Example training command for Old Church Slavonic — PROIEL:
oldslaviclemma-train fit \
--train UD_Old_Church_Slavonic-PROIEL/cu_proiel-ud-train.conllu \
--dev UD_Old_Church_Slavonic-PROIEL/cu_proiel-ud-dev.conllu \
--test UD_Old_Church_Slavonic-PROIEL/cu_proiel-ud-test.conllu \
--output modelstore/cu_proiel \
--model-id cu_proiel
The training code automatically uses GPU if CUDA is available through PyTorch.
Data
The pretrained models are trained and evaluated using Universal Dependencies treebanks.
Universal Dependencies data is not required to be stored inside this repository. Users who want to retrain models can download the required .conllu files separately and provide their paths with the --train, --dev, and --test arguments.
https://lindat.mff.cuni.cz/repository/items/9142eb95-44f7-442a-923f-0b39da4264fc
Training and evaluation setting
The main Early Slavic experiments are based on Universal Dependencies treebanks. The model is evaluated under both gold-tokenization and raw-tokenization settings.
In addition to Early Slavic, the approach has been evaluated on a broader Universal Dependencies setup covering:
- 64 languages
- 115 Universal Dependencies treebanks
- historical and contemporary language datasets
These multilingual experiments are intended to assess portability beyond the main Early Slavic setting.
Evaluated languages
- Afrikaans
- Ancient Greek
- Ancient Hebrew
- Arabic
- Armenian
- Basque
- Belarusian
- Bulgarian
- Catalan
- Chinese
- Classical Chinese
- Coptic
- Croatian
- Czech
- Danish
- Dutch
- English
- Estonian
- Finnish
- French
- Galician
- German
- Gothic
- Greek
- Hebrew
- Hindi
- Hungarian
- Icelandic
- Indonesian
- Irish
- Italian
- Japanese
- Korean
- Latin
- Latvian
- Lithuanian
- Maghrebi Arabic
- Marathi
- Naija
- Norwegian
- Old Church Slavonic
- Old East Slavic
- Persian
- Polish
- Pomak
- Portuguese
- Romanian
- Russian
- Scottish Gaelic
- Serbian
- Slovak
- Slovenian
- Spanish
- Swedish
- Tamil
- Turkish
- Turkish German
- Ukrainian
- Urdu
- Uyghur
- Vietnamese
- Welsh
- Western Armenian
- Wolof
Evaluation settings
Gold-tokenization setting
Official UD tokenization and sentence boundaries are preserved.

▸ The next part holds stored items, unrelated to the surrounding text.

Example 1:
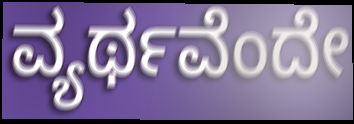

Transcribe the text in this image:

ವ್ಯರ್ಥವೆಂದೇ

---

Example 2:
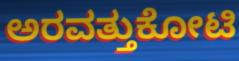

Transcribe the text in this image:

ಅರವತ್ತುಕೋಟಿ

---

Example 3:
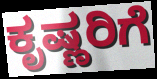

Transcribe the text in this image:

ಕೃಷ್ಣರಿಗೆ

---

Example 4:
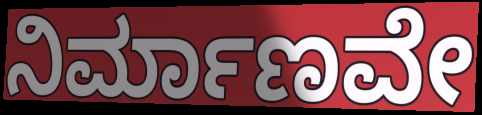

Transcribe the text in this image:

ನಿರ್ಮಾಣವೇ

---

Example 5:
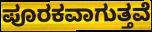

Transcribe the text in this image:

ಪೂರಕವಾಗುತ್ತವೆ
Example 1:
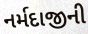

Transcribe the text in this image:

નર્મદાજીની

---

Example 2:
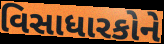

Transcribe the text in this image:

વિસાધારકોને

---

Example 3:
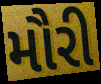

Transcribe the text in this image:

મૌરી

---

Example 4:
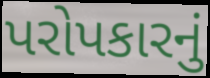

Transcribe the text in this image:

પરોપકારનું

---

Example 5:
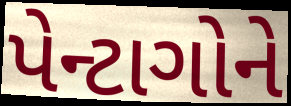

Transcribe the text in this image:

પેન્ટાગોને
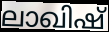
ലാഖിഷ്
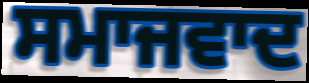
ਸਮਾਜਵਾਦ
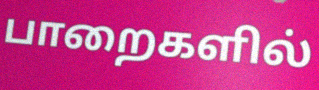
பாறைகளில்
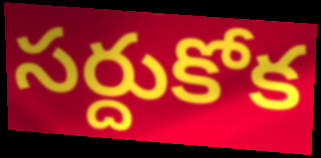
సర్దుకోక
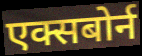
एक्सबोर्न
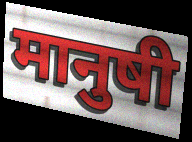
मानुषी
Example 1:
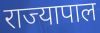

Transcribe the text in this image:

राज्यापाल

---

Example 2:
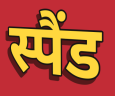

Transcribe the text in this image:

स्पैंड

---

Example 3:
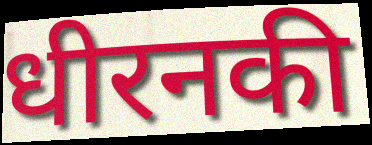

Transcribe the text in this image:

धीरनकी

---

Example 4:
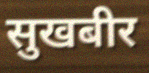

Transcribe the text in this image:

सुखबीर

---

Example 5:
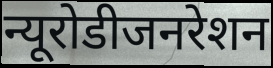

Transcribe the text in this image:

न्यूरोडीजनरेशन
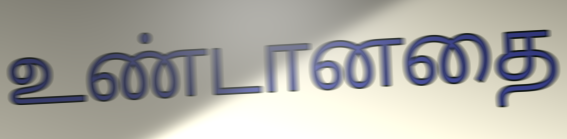
உண்டானதை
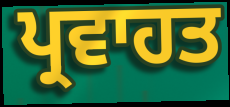
ਪ੍ਰਵਾਹਤ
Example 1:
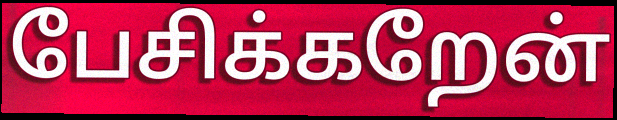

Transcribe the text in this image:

பேசிக்கறேன்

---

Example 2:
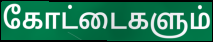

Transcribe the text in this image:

கோட்டைகளும்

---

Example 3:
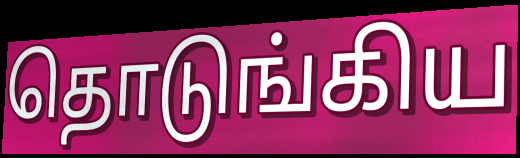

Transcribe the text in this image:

தொடுங்கிய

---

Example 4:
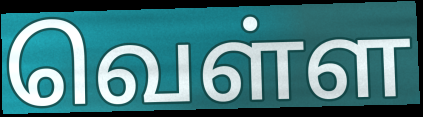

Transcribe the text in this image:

வெள்ள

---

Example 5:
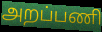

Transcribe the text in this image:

அறப்பணி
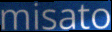
misato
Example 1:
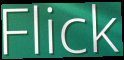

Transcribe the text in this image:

Flick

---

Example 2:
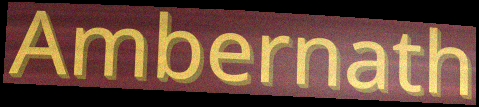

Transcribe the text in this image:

Ambernath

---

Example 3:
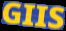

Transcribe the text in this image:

GIIS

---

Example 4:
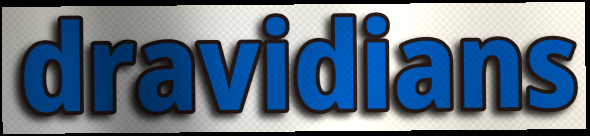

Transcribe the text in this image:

dravidians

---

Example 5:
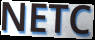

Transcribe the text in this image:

NETC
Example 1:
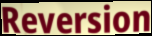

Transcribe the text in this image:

Reversion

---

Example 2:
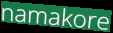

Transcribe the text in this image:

namakore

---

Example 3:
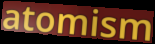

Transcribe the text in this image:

atomism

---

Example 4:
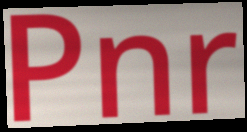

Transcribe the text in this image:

Pnr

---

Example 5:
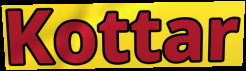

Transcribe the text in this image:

Kottar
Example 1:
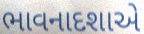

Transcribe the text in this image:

ભાવનાદશાએ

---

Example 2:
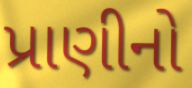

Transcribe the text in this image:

પ્રાણીનો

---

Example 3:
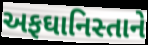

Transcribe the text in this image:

અફઘાનિસ્તાને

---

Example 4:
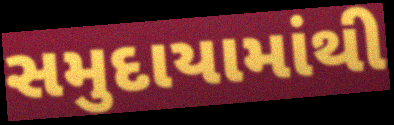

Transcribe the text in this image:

સમુદાયામાંથી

The model predicts lemmas for already-tokenized input.
Metric: accuracy
Raw-tokenization setting
Raw input is first tokenized using an external tokenizer, and OldSlavicLemma is then used for lemma prediction.
Metric: Lemmas F1 score from the official CoNLL-2018 evaluation script
Intended use
This model can be used for:
- lemmatization of Old Church Slavonic;
- lemmatization of Old East Slavic;
- preprocessing historical Slavic corpora;
- corpus search and lexical normalization;
- philological and linguistic annotation;
- Universal Dependencies-based NLP experiments;
- research on low-resource and historical NLP.
Limitations
OldSlavicLemma is a lemmatizer, not a full NLP pipeline. For raw text, tokenization must be performed separately before lemma prediction.

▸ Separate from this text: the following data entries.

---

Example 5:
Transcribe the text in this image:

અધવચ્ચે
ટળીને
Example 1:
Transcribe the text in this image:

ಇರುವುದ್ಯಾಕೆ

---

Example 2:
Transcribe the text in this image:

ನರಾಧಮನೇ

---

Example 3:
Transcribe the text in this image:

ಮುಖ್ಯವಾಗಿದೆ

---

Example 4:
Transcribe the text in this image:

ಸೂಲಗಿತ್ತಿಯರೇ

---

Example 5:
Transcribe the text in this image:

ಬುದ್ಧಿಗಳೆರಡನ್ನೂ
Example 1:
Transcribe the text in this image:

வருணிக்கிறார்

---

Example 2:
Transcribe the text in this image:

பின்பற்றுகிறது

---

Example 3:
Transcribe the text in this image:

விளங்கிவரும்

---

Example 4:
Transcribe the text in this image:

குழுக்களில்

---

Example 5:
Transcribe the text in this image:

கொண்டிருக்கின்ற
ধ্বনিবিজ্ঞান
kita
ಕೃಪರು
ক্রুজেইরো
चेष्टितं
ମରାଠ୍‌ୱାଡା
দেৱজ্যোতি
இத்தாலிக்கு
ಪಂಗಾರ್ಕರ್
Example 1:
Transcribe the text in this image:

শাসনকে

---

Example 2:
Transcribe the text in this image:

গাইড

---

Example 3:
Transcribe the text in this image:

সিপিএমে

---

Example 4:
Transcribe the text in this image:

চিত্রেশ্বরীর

Performance may vary across languages, scripts, corpus sizes, and annotation conventions. The model is expected to be most useful in settings where inflected forms exhibit reusable character-level stem and suffix transformations.
Although the model is portable across Universal Dependencies treebanks, it should not be interpreted as uniformly optimal for all languages. Dictionary-based, edit-tree-based, or morphologically supervised systems may remain competitive in high-coverage, highly standardized, or typologically different settings.
License
The pretrained model weights in this repository are released under the Creative Commons Attribution-NonCommercial 4.0 International License (CC BY-NC 4.0).

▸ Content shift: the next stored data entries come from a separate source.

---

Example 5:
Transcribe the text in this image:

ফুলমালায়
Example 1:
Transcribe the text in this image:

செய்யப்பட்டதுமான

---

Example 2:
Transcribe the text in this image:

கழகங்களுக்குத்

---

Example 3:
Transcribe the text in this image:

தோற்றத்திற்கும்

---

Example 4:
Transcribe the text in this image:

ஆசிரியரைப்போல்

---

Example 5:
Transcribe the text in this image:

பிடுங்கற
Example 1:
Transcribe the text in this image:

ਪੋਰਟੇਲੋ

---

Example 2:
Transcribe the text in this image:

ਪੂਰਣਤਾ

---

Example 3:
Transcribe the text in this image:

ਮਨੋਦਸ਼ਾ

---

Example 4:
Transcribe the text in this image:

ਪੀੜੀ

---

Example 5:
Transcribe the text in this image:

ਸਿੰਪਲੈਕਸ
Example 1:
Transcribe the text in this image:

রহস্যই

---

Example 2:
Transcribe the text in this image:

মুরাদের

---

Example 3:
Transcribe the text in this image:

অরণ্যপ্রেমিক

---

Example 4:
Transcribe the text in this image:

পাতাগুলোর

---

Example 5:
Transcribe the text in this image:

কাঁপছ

The source code for training and inference is available on GitHub and is released under the MIT License.
Commercial use of the pretrained model weights is not permitted without prior permission.
License details: https://creativecommons.org/licenses/by-nc/4.0/
Citation
A formal citation for OldSlavicLemma will be added soon.